JPEN J Parenter Enteral Nutr. 2023 Jan;47(1):41-50. doi: 10.1002/jpen.2416. Epub 2022 Jun 19.
Steatosis is a common feature of intestinal failure-associated liver disease (IFALD) in adult and older pediatric patients receiving long-term parenteral nutrition (PN). There are limited clinical data concerning steatosis in infants with short bowel syndrome (SBS). We investigated early histopathological steatosis and its association to PN.
In this retrospective study, 31 patients with SBS had a diagnostic liver biopsy taken at the median age of 5 (IQR 3-8) months. Follow-up biopsy was available for 24 patients at the median age of 29 (IQR 14-52) months. We evaluated the biopsies for steatosis and other histopathological signs of IFALD and compared results with patient characteristics, PN composition, and liver biochemistry.

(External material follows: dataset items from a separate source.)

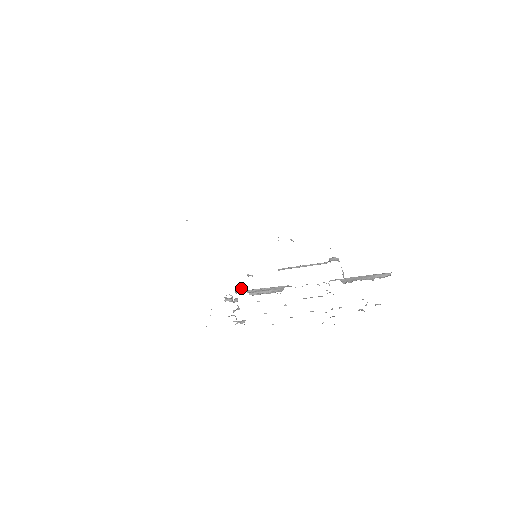
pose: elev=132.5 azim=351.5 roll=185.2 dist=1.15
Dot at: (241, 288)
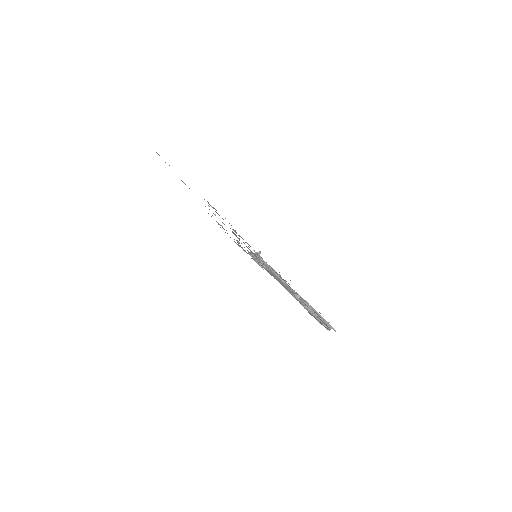
Dot at: (257, 256)
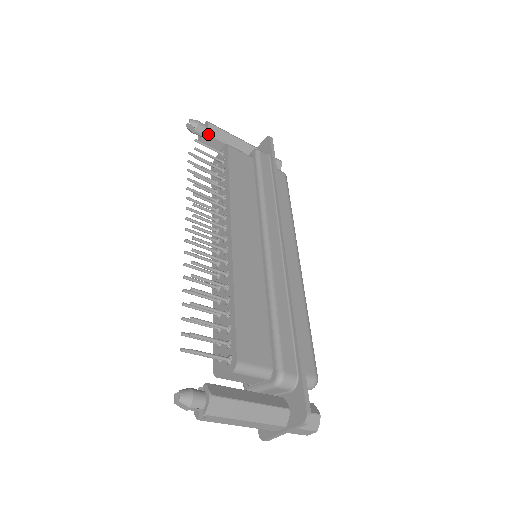
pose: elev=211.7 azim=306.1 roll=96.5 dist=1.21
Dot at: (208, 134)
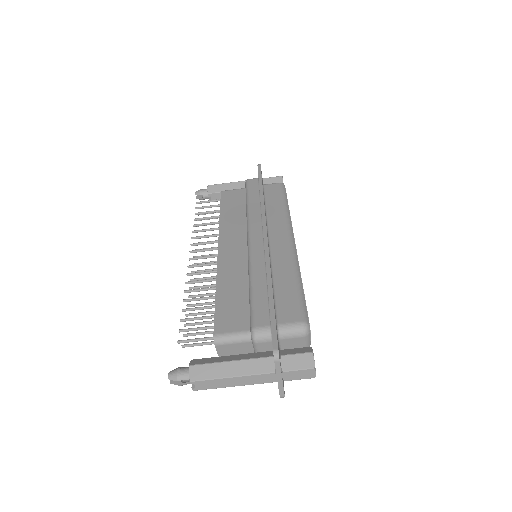
Dot at: (209, 193)
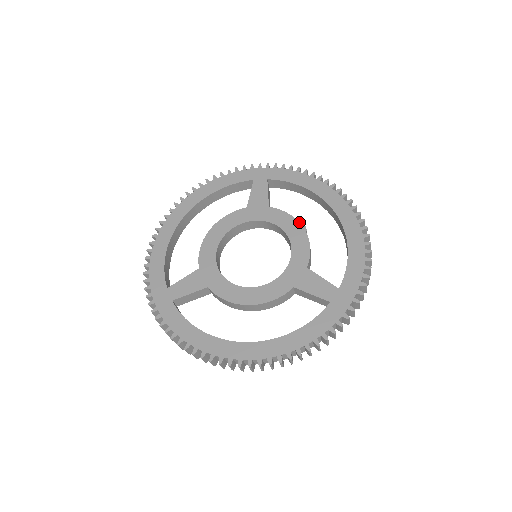
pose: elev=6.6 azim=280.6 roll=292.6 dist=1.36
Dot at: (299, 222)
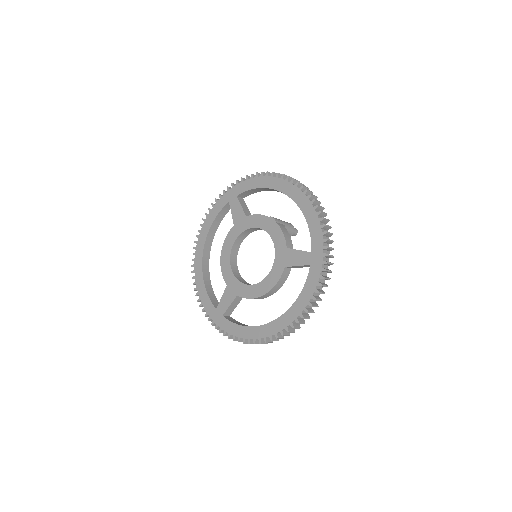
Dot at: (268, 217)
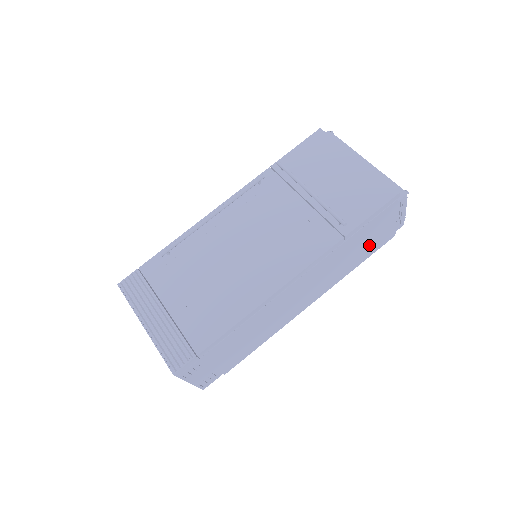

Diagnostic biopsies revealed steatosis in 8 (26%) patients. At the age of 3 months, patients with steatosis had received higher amounts of parenteral glucose: median 15.1 (IQR 12.4-17.2) vs 12.3 (8.7-14.4) g/kg/d (P = 0.04), amino acids: 2.9 (2.5-3.4) vs 2.2 (1.6-2.7) g/kg/d (P = 0.03), and energy: 87 (80-98) vs 73 (54-79) kcal/kg/d (P = 0.01) than those without steatosis. We detected no significant differences in parenteral lipid intake between the groups. Steatosis also associated with increased serum bile acid (P = 0.02), alanine aminotransferase (P = 0.0002), and aspartate aminotransferase (P = 0.001) levels.
In this cohort, high parenteral glucose, amino acid, and energy provision associated with liver steatosis in infants with SBS. We recommend monitoring of bile acid and transaminase levels while aiming for PN with balanced macronutrient supply according to current recommendations to protect the liver from steatosis.
在接受长期肠外营养(PN)的成人和老年儿科患者中,脂肪变性是肠衰竭相关肝病(IFALD)的常见特征。关于短肠综合征(SBS)婴儿的脂肪变性,临床数据有限。我们研究了早期组织病理学脂肪变性及其与 PN 的关系。
在这项回顾性研究中,31 名 SBS 患者在中位年龄为 5(IQR 3-8)个月时接受了诊断性肝活检。24 名患者在中位年龄为 29(IQR 14-52)个月时可获得随访活检。我们评估了活检的脂肪变性和 IFALD 的其他组织病理学征象,并将结果与患者特征、PN 成分和肝功能生化指标进行了比较。
诊断性活检显示 8 例(26%)患者有脂肪变性。在 3 个月时,有脂肪变性的患者接受了更高剂量的肠外葡萄糖:中位数 15.1(IQR 12.4-17.2)比 12.3(8.7-14.4)g/kg/d(P=0.04),氨基酸:2.9(2.5-3.4)比 2.2(1.6-2.7)g/kg/d(P=0.03),和能量:87(80-98)比 73(54-79)kcal/kg/d(P=0.01)。两组间肠外脂质摄入无显著差异。脂肪变性还与血清胆汁酸(P=0.02)、丙氨酸氨基转移酶(P=0.0002)和天冬氨酸氨基转移酶(P=0.001)水平升高相关。
在本队列中,SBS 婴儿高剂量的肠外葡萄糖、氨基酸和能量与肝脏脂肪变性相关。我们建议在根据当前建议提供平衡的宏量营养素供应以保护肝脏免受脂肪变性的同时,监测胆汁酸和转氨酶水平。